Alla Santa Messa, celebrata dal Patriarca di Venezia Francesco Moraglia, hanno preso parte le Autorità civili e militari della Provincia, nonché una nutrita rappresentanza di Carabinieri in servizio e in congedo, vittime del dovere in vita, familiari e congiunti dei militari caduti in servizio.
Il Comandante Provinciale, Generale di Brigata Marco Aquilio, nel suo indirizzo di saluto a tutti i presenti alla cerimonia, ha voluto evidenziare in particolare due valori fondamentali che vengono celebrati in questa giornata, la fede e la fedeltà, cifra distintiva di ogni Carabiniere.

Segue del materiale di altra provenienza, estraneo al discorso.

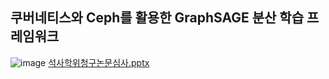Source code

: ## 쿠버네티스와 Ceph를 활용한 GraphSAGE 분산 학습 프레임워크

![image](https://github.com/user-attachments/assets/893e59a1-a2b0-4ef3-bc31-a49d8c124519)
[석사학위청구논문심사.pptx](https://github.com/user-attachments/files/19434480/default.pptx)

L’alto Ufficiale, oltre a rievocare gli atti eroici dei Carabinieri della battaglia di Culqualber, ha voluto anche evidenziare i molti gesti di eroismo compiuti dai Carabinieri durante gli anni successivi a quel fatto d’arme, ricordando la morte in servizio avvenuta lo scorso 14 ottobre del Sottotenente Marco Piffari, del Maresciallo Valerio Daprà e dell’Appuntato scelto Davide Bernardelli, con le toccanti e profonde parole del Ministro della Difesa pronunciate proprio durante i loro funerali di Stato: “le persone comuni vengono ricordate dai loro familiari o dai loro amici mentre le persone giuste, invece, che muoiono nell’adempimento del proprio dovere avranno i loro nomi scolpiti sulla pietra e pertanto verranno ricordati da tutti ed in ogni tempo”.
Il Patriarca, al termine della celebrazione in chiesa, si è voluto recare presso la sede del Comando Provinciale di San Zaccaria, per rivolgere gli auguri ed intrattenersi con i militari dell’Arma in servizio ed in congedo.